Information supplied:
= = = = =
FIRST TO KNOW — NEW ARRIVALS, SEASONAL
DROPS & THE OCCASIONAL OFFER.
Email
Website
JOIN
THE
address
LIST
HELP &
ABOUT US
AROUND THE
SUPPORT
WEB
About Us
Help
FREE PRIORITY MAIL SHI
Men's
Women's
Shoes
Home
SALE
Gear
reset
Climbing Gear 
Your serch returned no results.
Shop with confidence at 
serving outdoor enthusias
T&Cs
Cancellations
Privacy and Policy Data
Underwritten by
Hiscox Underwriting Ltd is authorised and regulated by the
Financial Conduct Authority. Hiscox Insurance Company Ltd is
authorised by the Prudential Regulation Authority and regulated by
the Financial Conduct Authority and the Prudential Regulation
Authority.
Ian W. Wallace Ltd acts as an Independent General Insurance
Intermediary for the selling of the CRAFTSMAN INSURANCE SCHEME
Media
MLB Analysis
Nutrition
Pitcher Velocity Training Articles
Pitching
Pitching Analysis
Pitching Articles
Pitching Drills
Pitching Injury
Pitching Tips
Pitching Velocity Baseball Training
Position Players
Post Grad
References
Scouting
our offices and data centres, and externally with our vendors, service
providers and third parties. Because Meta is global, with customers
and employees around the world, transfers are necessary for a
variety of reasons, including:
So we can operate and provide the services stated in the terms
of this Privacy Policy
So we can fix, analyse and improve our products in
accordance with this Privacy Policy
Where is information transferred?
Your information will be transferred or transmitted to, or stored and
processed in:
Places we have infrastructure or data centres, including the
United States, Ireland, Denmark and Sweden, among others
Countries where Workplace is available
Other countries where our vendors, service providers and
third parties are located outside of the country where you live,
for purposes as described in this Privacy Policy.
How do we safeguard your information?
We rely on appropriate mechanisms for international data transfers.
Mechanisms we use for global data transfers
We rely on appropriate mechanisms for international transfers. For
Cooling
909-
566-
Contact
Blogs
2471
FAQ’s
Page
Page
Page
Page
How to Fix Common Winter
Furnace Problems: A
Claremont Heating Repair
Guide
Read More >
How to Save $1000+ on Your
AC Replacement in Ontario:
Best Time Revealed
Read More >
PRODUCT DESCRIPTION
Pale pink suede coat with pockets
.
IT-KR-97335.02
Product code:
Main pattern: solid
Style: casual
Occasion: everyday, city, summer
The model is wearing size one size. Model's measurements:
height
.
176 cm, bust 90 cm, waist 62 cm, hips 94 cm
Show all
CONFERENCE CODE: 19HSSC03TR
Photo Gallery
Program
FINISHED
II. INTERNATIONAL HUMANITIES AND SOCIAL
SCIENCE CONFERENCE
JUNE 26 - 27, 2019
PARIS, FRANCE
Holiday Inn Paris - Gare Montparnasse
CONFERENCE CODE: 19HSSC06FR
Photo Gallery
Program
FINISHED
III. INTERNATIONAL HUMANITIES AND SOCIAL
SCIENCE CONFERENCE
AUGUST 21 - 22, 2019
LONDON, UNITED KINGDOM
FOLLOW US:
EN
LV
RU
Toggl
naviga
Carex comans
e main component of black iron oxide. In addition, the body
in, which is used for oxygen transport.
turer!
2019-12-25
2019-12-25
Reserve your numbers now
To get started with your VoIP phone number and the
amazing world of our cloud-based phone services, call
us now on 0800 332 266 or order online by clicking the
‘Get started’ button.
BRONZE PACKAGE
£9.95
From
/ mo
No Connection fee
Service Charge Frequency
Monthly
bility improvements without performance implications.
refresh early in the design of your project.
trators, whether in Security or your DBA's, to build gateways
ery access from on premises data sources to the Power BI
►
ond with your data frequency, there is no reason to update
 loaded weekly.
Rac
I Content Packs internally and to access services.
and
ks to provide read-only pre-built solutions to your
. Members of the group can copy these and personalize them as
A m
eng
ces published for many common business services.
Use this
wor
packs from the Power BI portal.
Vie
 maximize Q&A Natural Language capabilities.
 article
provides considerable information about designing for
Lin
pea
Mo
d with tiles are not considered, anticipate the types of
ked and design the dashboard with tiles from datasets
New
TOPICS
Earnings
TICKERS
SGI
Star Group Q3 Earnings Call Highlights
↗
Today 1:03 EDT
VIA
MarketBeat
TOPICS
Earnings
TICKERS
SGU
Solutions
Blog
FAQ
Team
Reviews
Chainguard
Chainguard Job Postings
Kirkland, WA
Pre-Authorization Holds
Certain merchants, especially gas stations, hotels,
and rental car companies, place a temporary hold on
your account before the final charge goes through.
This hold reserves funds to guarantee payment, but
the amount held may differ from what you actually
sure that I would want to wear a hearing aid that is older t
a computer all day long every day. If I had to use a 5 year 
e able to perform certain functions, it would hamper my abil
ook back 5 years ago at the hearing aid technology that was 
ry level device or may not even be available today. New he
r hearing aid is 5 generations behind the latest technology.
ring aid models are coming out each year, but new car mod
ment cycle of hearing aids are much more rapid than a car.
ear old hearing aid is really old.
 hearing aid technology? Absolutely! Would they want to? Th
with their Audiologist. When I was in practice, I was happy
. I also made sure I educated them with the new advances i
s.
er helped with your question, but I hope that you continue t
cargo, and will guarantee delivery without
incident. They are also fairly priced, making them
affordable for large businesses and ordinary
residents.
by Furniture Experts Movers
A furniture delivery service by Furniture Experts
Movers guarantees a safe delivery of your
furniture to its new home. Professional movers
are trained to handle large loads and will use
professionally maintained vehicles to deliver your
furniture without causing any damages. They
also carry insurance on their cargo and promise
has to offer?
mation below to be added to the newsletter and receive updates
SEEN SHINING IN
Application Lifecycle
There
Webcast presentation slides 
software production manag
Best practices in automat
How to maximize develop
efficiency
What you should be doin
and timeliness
= = = = =
What needs to be done: In the data above, copy every line where the string "large" appears.

Response to this task:
affordable for large businesses and ordinary
are trained to handle large loads and will use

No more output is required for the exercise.